The first Ubuntu smartphones are coming in 2014, and they’ll be manufactured by European designer bq and Chinese phone maker Meizu.
Canonical and Ubuntu founder Mark Shuttleworth says additional details will be available at Mobile World Congress, although he implied that Meizu’s phone will basically be a version of the Meizu MX3 running Ubuntu instead of Android.
Canonical and Ubuntu founder Mark Shuttleworth says the first two partners were selected thanks to their expertise in breaking into markets. Bq has a reputation for designing high-end devices in Europe, while Meizu is becoming a big name in the Chinese market… and has plans to go global soon.
Canonical introduced Ubuntu for phones a little over a year ago, and the company has been releasing public beta builds for installation on Google Nexus phones and tablets since then. But so far you haven’t been able to buy a phone that comes preloaded with Ubuntu software.
At this point, Ubuntu for phones and tablets is a touchscreen-friendly, Linux-based operating system designed to run mobile apps rather than desktop Linux apps. But eventually the platform could let you run full desktop-style apps on your phone — Canonical says that the ultimate goal is for Ubuntu’s desktop and phone operating systems to be one operating system, sharing about 95 percent the same code.
One day you could be able to use your phone as a phone while on the go, then attach it to a docking station to run desktop apps with a keyboard, mouse, and monitor.
For now, the team has been focusing on attracting developers to its new mobile platform.
Canonical will be showing off Ubuntu phones and tablets at Mobile World Congress during the last week of February and while the big news right now is the imminent launch of Ubuntu phones. Shuttleworth says tablets fit more into its traditional PC mold.
Shuttleworth clearly has a vested interest in promoting Ubuntu as an open alternative to Google Android, but when asked for his thoughts on rival Tizen, which is backed by Samsung and Intel, he had some pretty harsh words. He says Tizen looks like less of a competitor today than 6 months ago, after facing many delays. Ultimately, he says, he finds it “highly unlikely that Tizen will be adopted by any manufacturer, or shipped by any carrier.”
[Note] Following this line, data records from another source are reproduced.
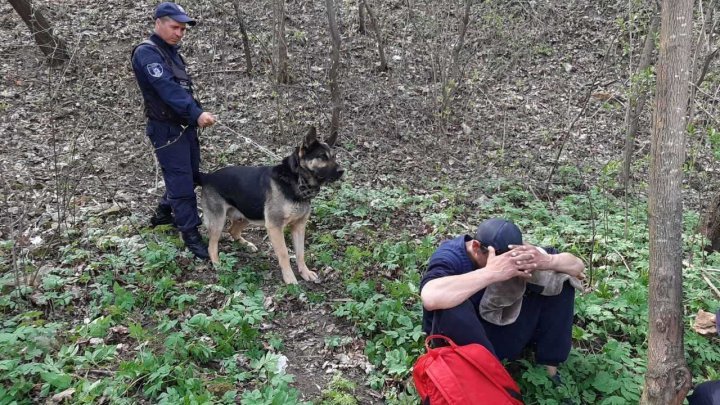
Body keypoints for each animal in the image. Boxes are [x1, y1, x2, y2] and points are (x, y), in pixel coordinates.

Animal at [197, 126, 344, 284]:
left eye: (334, 156)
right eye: (322, 156)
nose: (342, 171)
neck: (297, 180)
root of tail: (207, 176)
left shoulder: (299, 226)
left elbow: (300, 253)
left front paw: (305, 272)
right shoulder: (275, 227)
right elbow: (284, 254)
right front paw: (290, 278)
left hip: (248, 215)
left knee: (232, 230)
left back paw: (246, 244)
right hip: (218, 221)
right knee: (212, 246)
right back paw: (218, 265)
While Ubuntu is open source software, Shuttleworth says Canonical’s business model for the platform involves charging device makers a license fee and generating revenue from app store sales (which will be shared with carrier and manufacturer partners).
Canonical says the first Ubuntu phones will be available for purchase online from bq, Meizu, and Ubuntu.com.
About time! Hoping for a dock accessory of some type to turn it into a mobile desktop and HDMI out…
Only reason I havent bothered messing around with Ubuntu on a Nexus is because of the lack of HDMI. If niethre of the phones have hdmi, I won’t be in the market, but I’ll be pretty sad.
If there isn’t a universal mobile/desktop app, are you able to run a desktop app while not docked? For example, I want to run the desktop version of Firefox or Chrome because some sites just don’t work well on mobile browsers including the mobile versions of Firefox and Chrome. Of course, it’d be nice to have a pointer of some sort to make it easier to use like a Wacom stylus or an integrated optical thumb mouse.
Hoping for a decent performing terminal friendly slider. If that happens then I’ll import one as a UMPC.
I’ve been looking for slider Linux UMPC (not Android) for a while. With Bay Trail, I was hoping for some to come out but, so far, only 8″ tablets have come out. The ASUS Vivotab Note 8 seems to be the best so far with its stowable Wacom stylus. I’m currently planning on getting that once it supports booting 64-bit UEFI compatible Linux distros or Linux distros s create UEFI compatible 32-bit images. I’d prefer a 32-bit OS due to only 2 GB of RAM and I don’t run any software that would get a noticeable speed up from 64-bit operations.
If an Ubuntu phone with a good slide out keyboard is released then I may try to import it into the US instead of getting the ASUS. Of course, it hopefully has good desktop performance. I’ve used a Utilite with a quad core 1.2 GHz Cortex-A9 and it was not adequate for my tastes. I hope newer ARM chips perform MUCH better.